╭─ DATA SUPPLIED
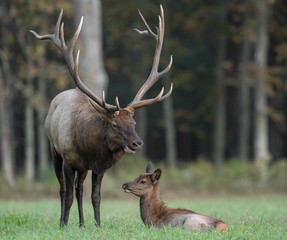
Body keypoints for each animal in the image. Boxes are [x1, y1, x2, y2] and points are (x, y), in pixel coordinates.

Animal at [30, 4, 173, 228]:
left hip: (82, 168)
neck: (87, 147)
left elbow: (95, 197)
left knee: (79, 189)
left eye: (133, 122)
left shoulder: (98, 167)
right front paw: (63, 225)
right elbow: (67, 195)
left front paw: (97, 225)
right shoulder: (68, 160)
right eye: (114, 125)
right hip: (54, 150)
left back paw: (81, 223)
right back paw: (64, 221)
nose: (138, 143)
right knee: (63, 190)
╰─
╭─ DATA SUPPLIED
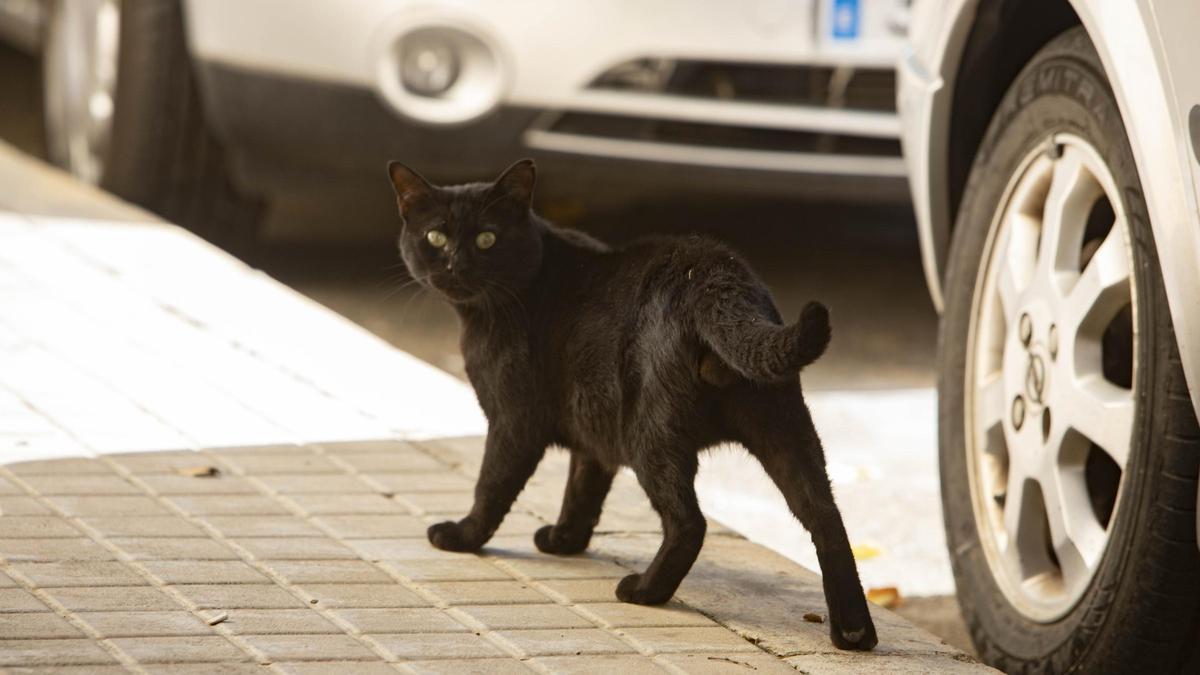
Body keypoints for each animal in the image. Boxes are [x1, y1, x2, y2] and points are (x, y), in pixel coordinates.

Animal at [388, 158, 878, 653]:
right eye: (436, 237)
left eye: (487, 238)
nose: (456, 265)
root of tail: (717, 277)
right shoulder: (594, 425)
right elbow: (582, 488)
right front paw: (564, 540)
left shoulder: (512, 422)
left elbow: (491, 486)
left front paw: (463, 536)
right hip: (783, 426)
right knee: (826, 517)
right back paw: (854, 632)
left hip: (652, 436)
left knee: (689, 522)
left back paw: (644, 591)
╰─
╭─ DATA SUPPLIED
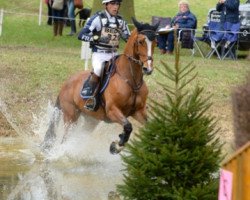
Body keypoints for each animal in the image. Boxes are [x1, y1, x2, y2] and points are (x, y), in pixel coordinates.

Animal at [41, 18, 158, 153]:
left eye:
╰─
TASK GOAL: Answer with one number only, the count of lines in the listing that hold the word "front".

TASK RESPONSE: 4